Zhou Jian solo sonrió y no respondió.
"¿De qué están charlando?", preguntó Reyna cuando terminó de elegir y se acercó.
"¿Nosotros todavía necesitamos algo más de frutas?" Zhou Jian señaló hacia el estante de frutas.
"Así que iré a comprarlas!" Anqi se dirigió hacia allá.
"Si no lo mencionan, los demás podrían pensar que son pareja." Zhou Jian empujó la canasta y se acercó.
Dejando a Reyna sola en shock. ¿Qué significaba esto?
"Reyna, Reyna." Anqi llamó su nombre gritando y moviendo sus brazos hacia él.

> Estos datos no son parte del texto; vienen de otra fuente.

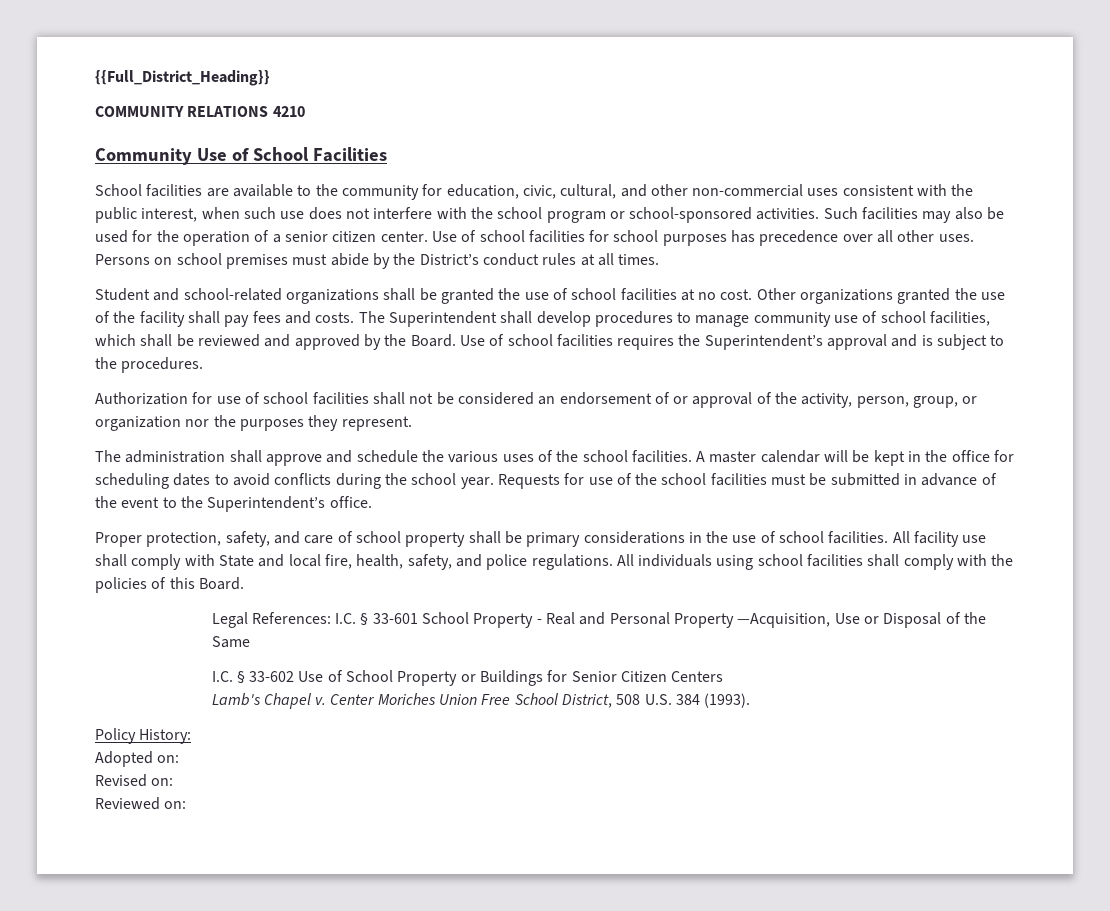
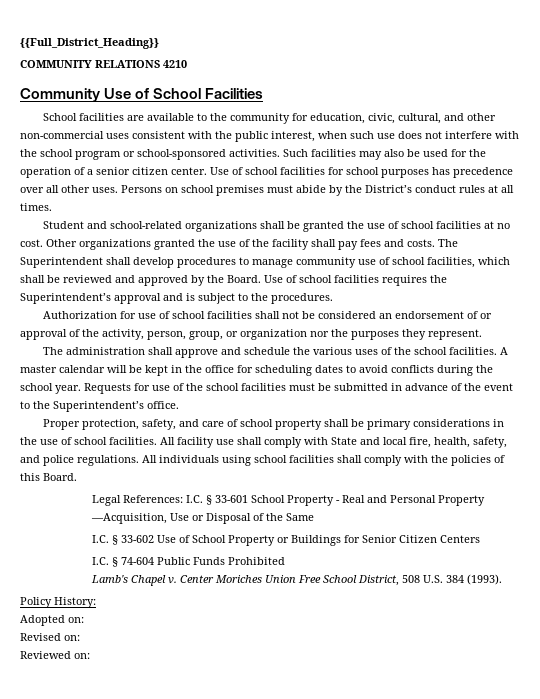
(724, 676) none -> [91,557,285,567] // I.C. § 74-604 Public Funds Prohibited

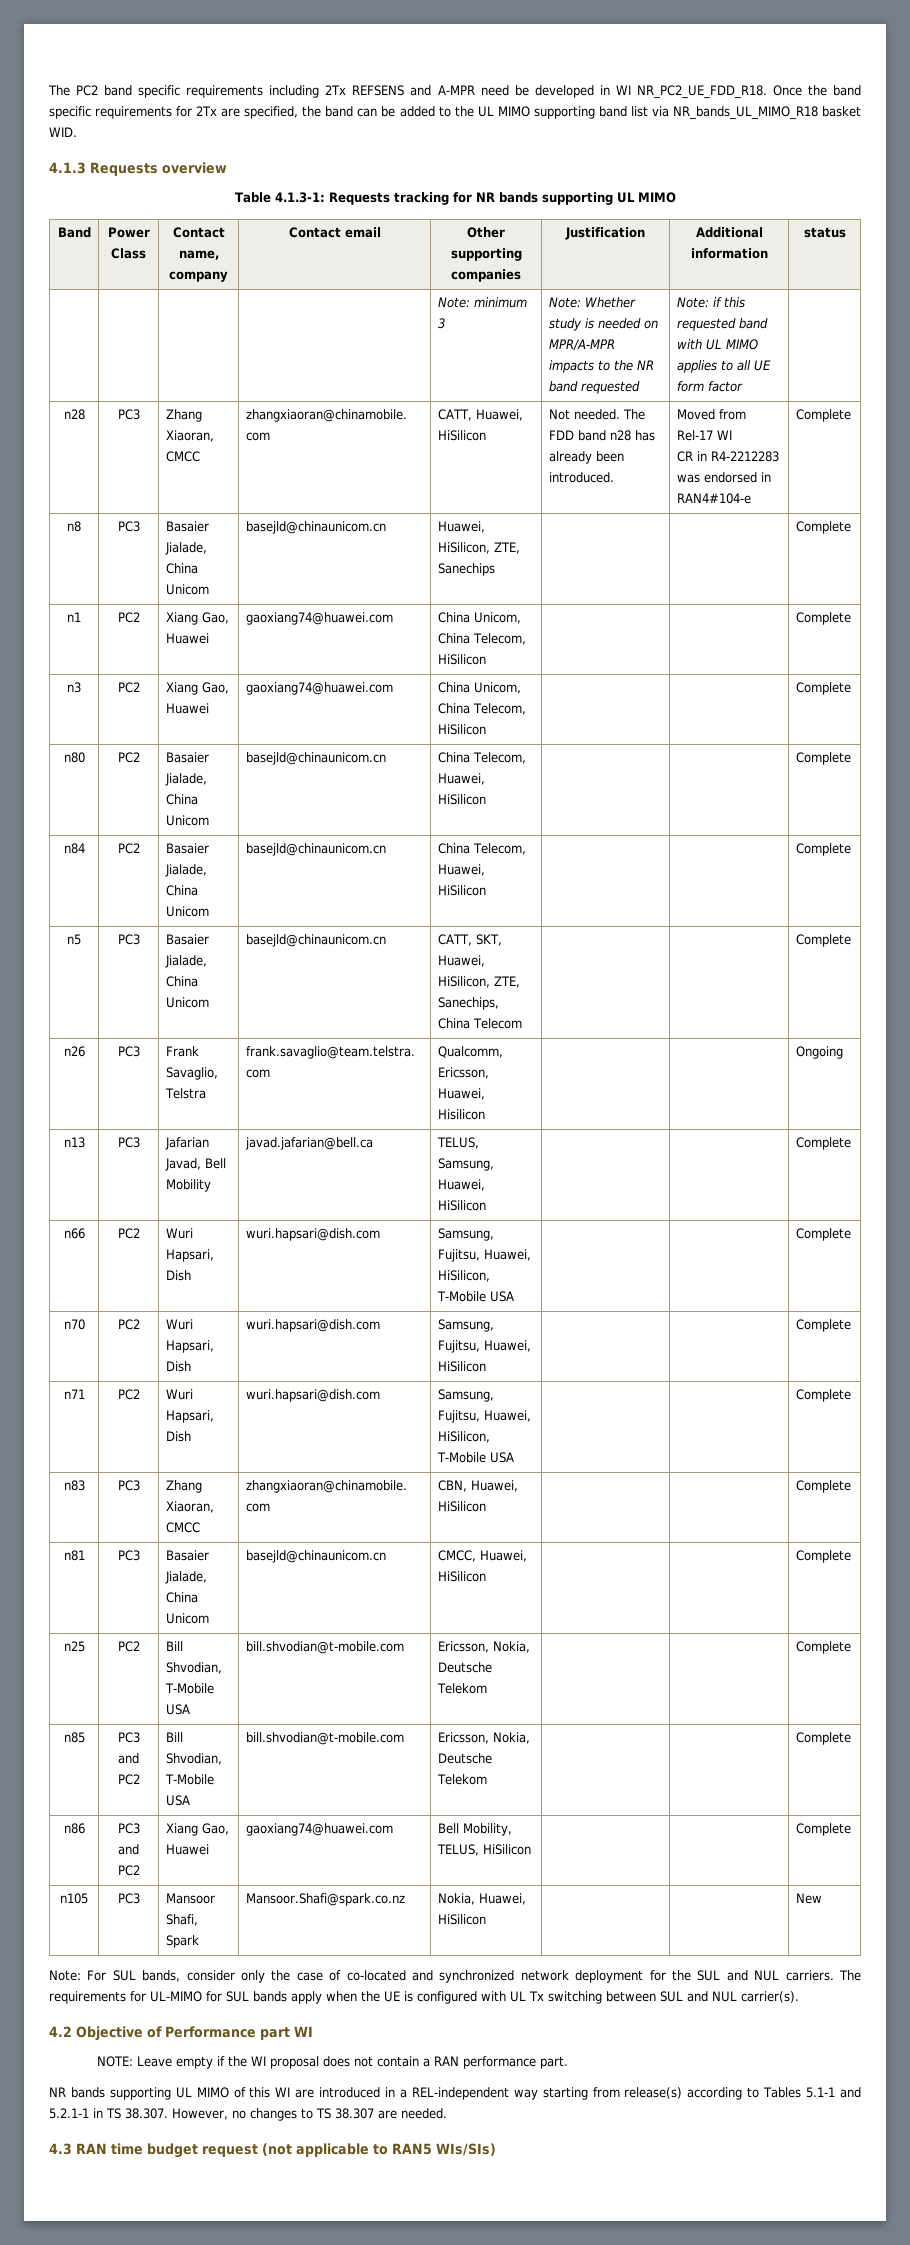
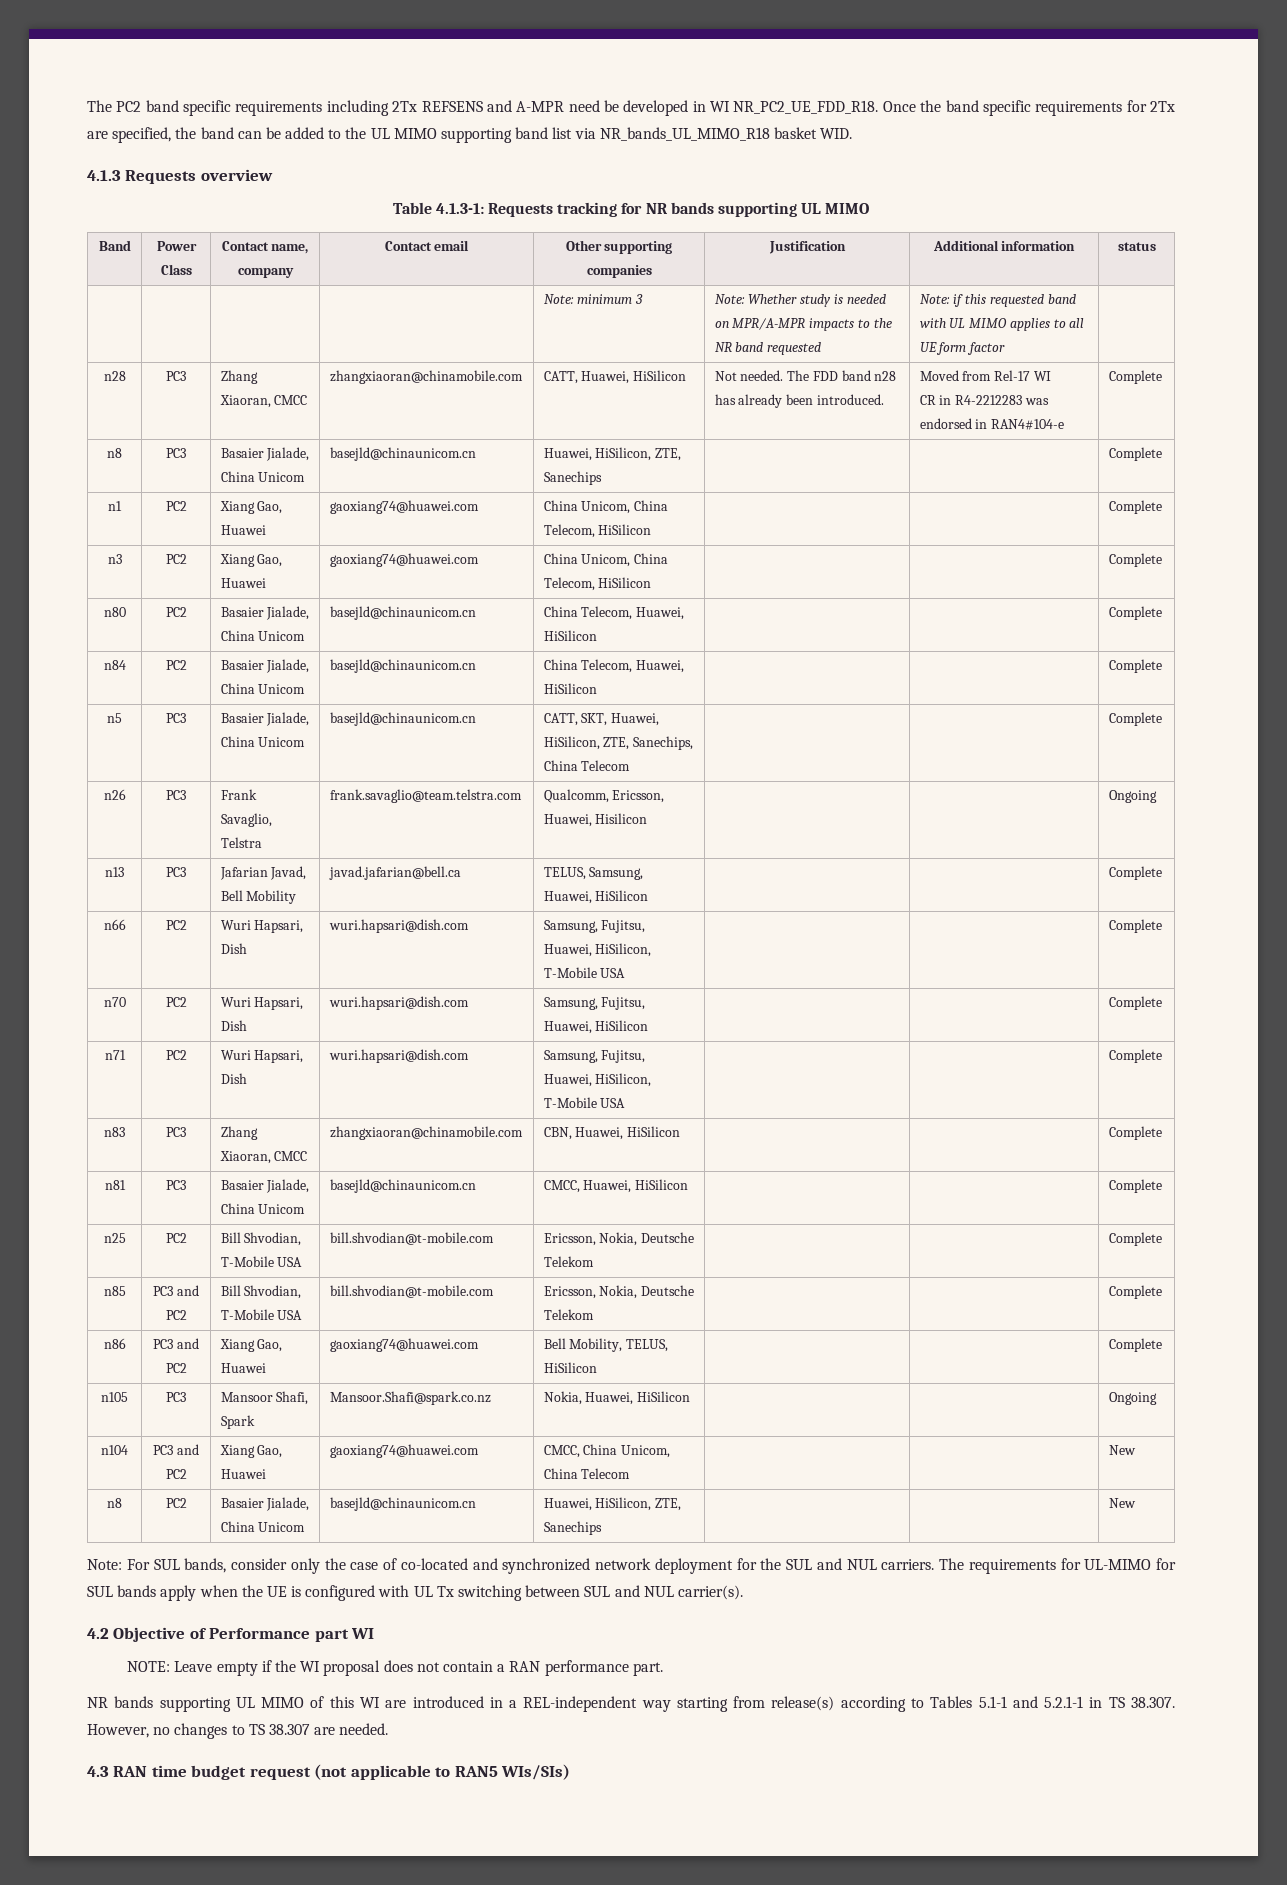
(486, 1919) none -> [1108,1392,1157,1405] [101,1445,128,1455] [153,1444,199,1455] [165,1469,187,1479] [219,1445,283,1458] [220,1469,266,1479] [329,1444,479,1458] [543,1444,671,1458] [543,1468,631,1479] [1108,1445,1136,1455] [107,1498,122,1508] [165,1498,187,1508] [220,1497,310,1511] [220,1521,306,1532] [329,1497,476,1511] [543,1497,682,1511] [543,1521,602,1535] | Ongoing // n104 | PC3 and PC2 | Xiang Gao, Huawei | gaoxiang74@huawei.com | CMCC, China Unicom, China Telecom | | | New // n8 | PC2 | Basaier Jialade, China Unicom | basejld@chinaunicom.cn | Huawei, HiSilicon, ZTE, Sanechips | |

"Ven." Él se acercó rápidamente.
Al mismo tiempo, notó una figura que los seguía de manera sospechosa.
Abrazándola por la cintura, le dijo: "No mires atrás. Avanza".
"Zijian, tú manejas esto", él abrazó a Anqi y se retiró rápidamente.
"¿Qué ha sucedido?" Su corazón comenzó a latir de manera rápida.
Reyna no respondió. Llevó a Anqi lejos.
La llevó hasta el lado del auto y abrió la puerta, permitiéndola entrar. "¡Te quedarás en el carro y te quedas ahí!" luego se alejó.
"Reyna.", llamó ella, pero él ya estaba muy lejos.
"Dama, ¿qué ha sucedido?", preguntó Qian Liang mirándola con preocupación.
Ella sacudió la cabeza. "No lo sé."
Sus ojos se fijaron en la entrada de la tienda de abarrotes.
Pasados unos minutos, Zhou Jian salió arrastrando a un hombre por el cuello del suéter.
Reyna apagó su cigarrillo y con él se acercaron para llevar al hombre a un lugar muy oculto detrás de un auto.
No sabía lo que estaba pasando. Se preocupaba tanto que quería bajar, pero Qian Liang la detuvo: "Dama, te quedas en el carro. Todo saldrá bien".
"De acuerdo." Ella dudó por un momento y decidió quedarse, para no convertirse en una carga.
Después de un tiempo, el hombre se asustó y huyó corriendo. Reyna se acercó rápidamente hacia su auto.
Ella bajó del carro, se dirigió a él, cuando de pronto, un auto avanzó hacia ella con gran velocidad.
"Ahh!" Anqi gritó horrorizada.
Reyna saltó al último segundo y cayó en un auto, salvándose así.
Qian Liang y Zhou Jian vieron la escena y corrieron hacia ellos.
Pero el auto parecía no querer dar por terminado. Se movió, volviendo a avanzar hacia Reyna.
Qian Liang jaló a Anqi por los hombros, llevándola a un lugar seguro.
No era que él no quisiera salvarle la vida, pero su responsabilidad era protegerla. Así que no podía alejarse de ella.
Reyna sabía cuál era el propósito del conductor, por eso ya había elegido una ruta para escapar y se salió con éxito.
Zhou Jian llegó rápidamente y, al ver que el chofer de Reyna también se acercaba, dijo: "Jefe, sube".
"Pero Anqi." Él miró hacia donde estaba ella.
Zhou Jian la empujó en el auto. "Confía en mí. Qian Liang es soldado especializado. Podrá proteger a su señorita".